I've been working on a schedule. Funny how we revert back to our comfort zone, even as we are in the midst of a break-through. I had a schedule all made up. I had broken into half-hour increments. After posting it on the web-site and looking at it for a few days, I realized this was exactly what I did not want. I scraped it and just sat on the idea of a schedule for a few days.
I imagined what the days would look like with 5 to 8 kids in tow from 7:00 a.m. to 6:00 p.m. I thought about the rhythm of the last seven years, what worked, what didn't. Slowly, I started picturing the days as they flow. I decided that in order to have the type of preschool that I want, the type that is tranquil and flowing but yet fun and exciting, I cannot have a set schedule!
How can I have rhythms without a set schedule? I decided to break the day into chunks; morning, afternoon and evening. This allow for rhythms without a rigid schedule that can stifle creativity.
The morning flow will be a bit more structured in the sense that I will be more involved in guiding children through the activities. The afternoon consists of lunch, clean up and rest time. The evening will consist of self-directed activities and wind-down in preparation for going home.

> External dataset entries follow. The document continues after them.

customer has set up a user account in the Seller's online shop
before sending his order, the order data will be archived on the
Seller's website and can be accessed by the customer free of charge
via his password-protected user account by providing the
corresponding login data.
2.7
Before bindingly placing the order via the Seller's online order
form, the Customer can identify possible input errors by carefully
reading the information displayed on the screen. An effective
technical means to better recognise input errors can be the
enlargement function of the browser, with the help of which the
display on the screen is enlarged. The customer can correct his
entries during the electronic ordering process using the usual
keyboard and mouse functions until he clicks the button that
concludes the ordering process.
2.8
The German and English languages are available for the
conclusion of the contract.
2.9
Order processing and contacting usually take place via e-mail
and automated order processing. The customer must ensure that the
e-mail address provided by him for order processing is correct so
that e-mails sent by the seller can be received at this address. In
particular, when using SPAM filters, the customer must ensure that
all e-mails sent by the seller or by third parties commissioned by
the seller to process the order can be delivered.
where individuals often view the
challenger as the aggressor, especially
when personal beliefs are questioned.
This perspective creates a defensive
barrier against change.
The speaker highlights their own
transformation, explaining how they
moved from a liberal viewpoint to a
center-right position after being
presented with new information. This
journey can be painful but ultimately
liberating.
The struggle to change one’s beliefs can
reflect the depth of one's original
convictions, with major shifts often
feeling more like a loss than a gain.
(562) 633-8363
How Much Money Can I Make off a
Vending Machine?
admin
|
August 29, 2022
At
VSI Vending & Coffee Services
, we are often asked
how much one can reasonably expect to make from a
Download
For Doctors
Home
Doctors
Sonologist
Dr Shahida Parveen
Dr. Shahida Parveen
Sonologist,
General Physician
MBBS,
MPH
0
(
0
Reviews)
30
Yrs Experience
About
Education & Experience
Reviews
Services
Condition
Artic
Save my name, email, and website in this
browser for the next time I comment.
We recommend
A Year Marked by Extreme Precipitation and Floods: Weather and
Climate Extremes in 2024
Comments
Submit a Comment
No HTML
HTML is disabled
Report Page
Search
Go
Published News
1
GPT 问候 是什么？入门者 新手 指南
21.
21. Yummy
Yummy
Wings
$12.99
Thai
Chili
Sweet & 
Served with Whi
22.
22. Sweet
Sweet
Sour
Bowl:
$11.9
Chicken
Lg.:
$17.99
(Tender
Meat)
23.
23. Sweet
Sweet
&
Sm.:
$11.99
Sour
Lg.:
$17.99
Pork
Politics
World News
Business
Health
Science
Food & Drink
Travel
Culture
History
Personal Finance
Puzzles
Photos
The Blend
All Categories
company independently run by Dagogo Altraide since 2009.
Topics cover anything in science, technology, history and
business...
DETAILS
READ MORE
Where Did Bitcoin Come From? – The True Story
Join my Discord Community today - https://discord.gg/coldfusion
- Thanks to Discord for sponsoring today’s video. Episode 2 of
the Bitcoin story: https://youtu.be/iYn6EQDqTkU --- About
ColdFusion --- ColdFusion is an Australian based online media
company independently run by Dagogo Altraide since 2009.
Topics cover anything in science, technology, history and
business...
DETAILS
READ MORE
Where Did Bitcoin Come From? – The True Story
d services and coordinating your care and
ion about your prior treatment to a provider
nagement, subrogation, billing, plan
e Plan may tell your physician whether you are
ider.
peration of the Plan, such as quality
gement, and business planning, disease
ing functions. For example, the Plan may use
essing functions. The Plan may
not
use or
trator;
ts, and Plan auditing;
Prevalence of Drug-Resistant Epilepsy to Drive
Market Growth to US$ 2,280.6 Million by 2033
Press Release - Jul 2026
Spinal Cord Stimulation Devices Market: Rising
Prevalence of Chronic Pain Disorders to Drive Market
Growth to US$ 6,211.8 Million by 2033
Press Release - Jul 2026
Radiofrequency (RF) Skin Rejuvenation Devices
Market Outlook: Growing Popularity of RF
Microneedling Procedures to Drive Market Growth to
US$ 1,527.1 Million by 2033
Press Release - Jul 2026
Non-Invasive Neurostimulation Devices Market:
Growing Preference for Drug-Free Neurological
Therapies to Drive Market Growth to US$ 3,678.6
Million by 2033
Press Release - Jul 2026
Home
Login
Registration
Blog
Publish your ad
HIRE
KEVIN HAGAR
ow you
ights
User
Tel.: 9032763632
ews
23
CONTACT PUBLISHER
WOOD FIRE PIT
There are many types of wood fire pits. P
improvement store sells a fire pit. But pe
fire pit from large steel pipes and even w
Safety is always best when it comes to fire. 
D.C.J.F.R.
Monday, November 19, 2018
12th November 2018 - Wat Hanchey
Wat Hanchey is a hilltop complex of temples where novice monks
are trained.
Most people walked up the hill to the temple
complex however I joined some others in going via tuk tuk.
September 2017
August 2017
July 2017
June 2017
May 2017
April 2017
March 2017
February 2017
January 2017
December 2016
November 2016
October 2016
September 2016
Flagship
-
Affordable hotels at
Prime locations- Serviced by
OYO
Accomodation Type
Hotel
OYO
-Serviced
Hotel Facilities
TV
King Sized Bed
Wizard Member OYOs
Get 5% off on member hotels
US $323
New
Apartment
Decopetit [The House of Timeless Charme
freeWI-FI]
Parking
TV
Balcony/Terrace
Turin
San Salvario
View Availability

A sample of morning activities may be making musical instruments, using them in the circle gathering. The children may work on the flower garden, planning and planting. The children will always be involved in snack preparation and clean up. There will be other activities available for children who finish their work. Those who delve into their projects with more aplomb can spend more time on them without a break in the rhythm. So the morning continues with activities and chores until lunch time. Yes, you read that correctly, children will be doing chores. Clean up is an essential part of learning.
Lunch is not viewed as something to get through so we can go outside and play. In fact lunch becomes as integral to the learning as any cognitive activity. The children, with guidance will set the table with real dishes, glasses and utensils. No plastic sippy cups or divided plastic plates. Those are convenient for travel, but have no place during a fine dining experience. The children will wash, dry and put away the dishes. After lunch, it's time to relax, reflect and perhaps even time for a nap.
Late afternoon or evening allows children to express themselves in self-directed activities. You'll be surprised the great things little ones come up with if given time and minimal involvement. Depending on the time most children get pick up, we will start winding down about 30 minutes prior. Wash up, read or tell stories, talk about the day, anticipate the next day.
Simple, predictable and flexible...I like it.